**Your assignment**
Only the pictures are to be dropped; return all other data below exactly.

**Supplied data**
──────
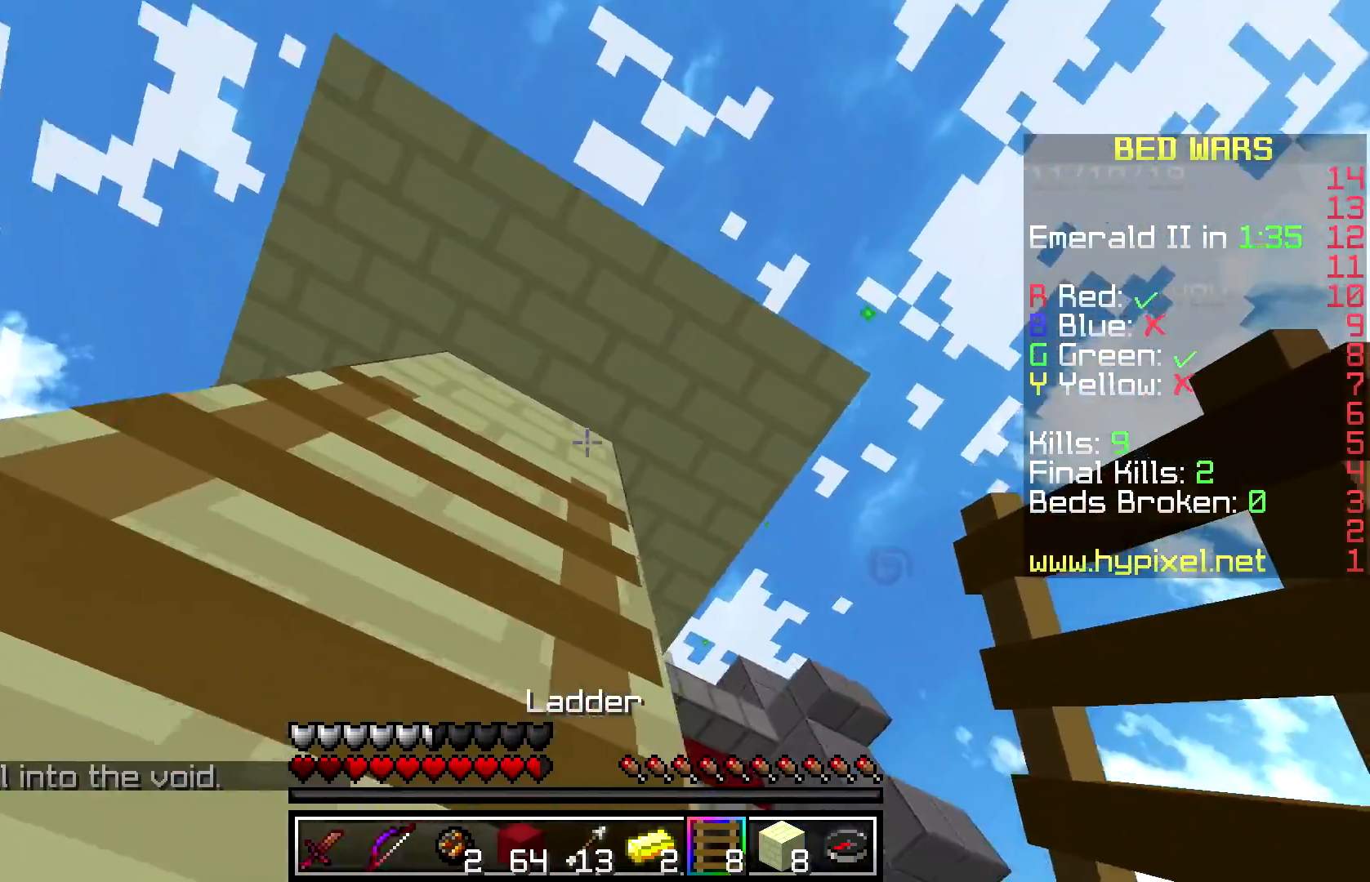
{"keys": [], "mouse": [], "events": [[117, "w", "up"]]}
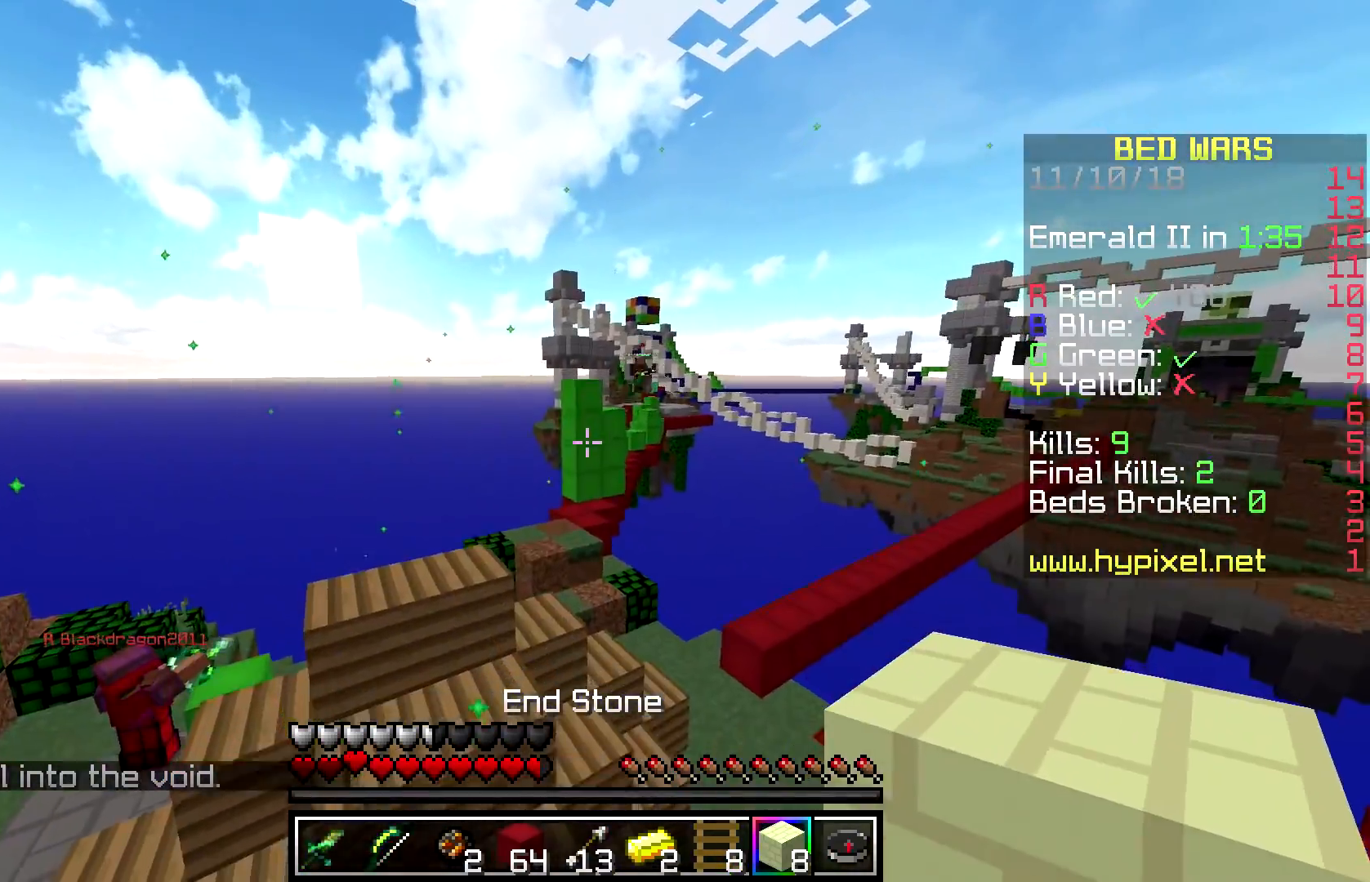
{"keys": ["a"], "mouse": [], "events": [[317, "a", "down"]]}
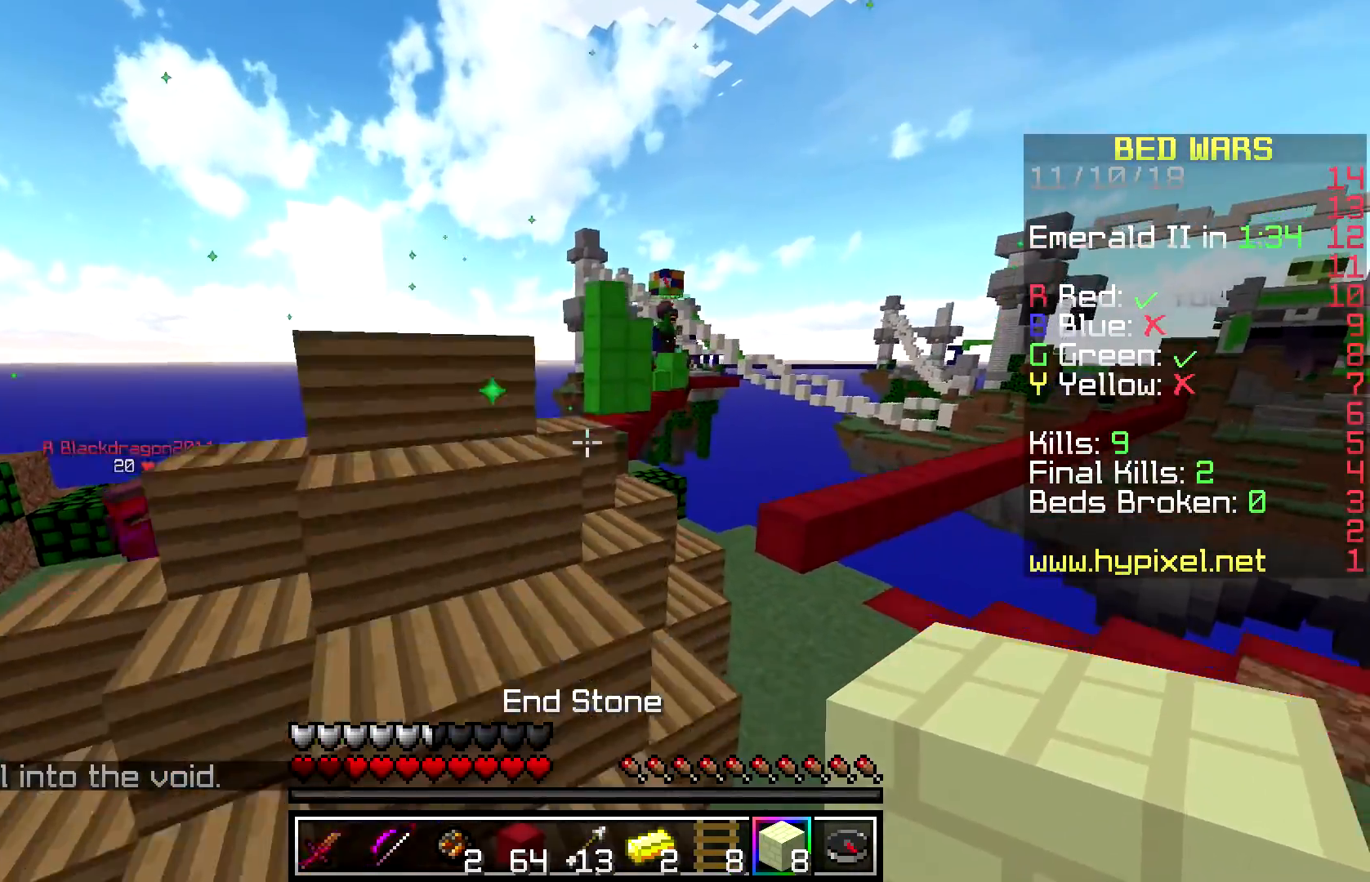
{"keys": ["d", "space", "w"], "mouse": [], "events": [[50, "a", "up"], [283, "w", "down"], [317, "d", "down"], [450, "space", "down"]]}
──────
**Response to the task**
{"keys": [], "mouse": [], "events": [[117, "w", "up"]]}
{"keys": ["a"], "mouse": [], "events": [[317, "a", "down"]]}
{"keys": ["d", "space", "w"], "mouse": [], "events": [[50, "a", "up"], [283, "w", "down"], [317, "d", "down"], [450, "space", "down"]]}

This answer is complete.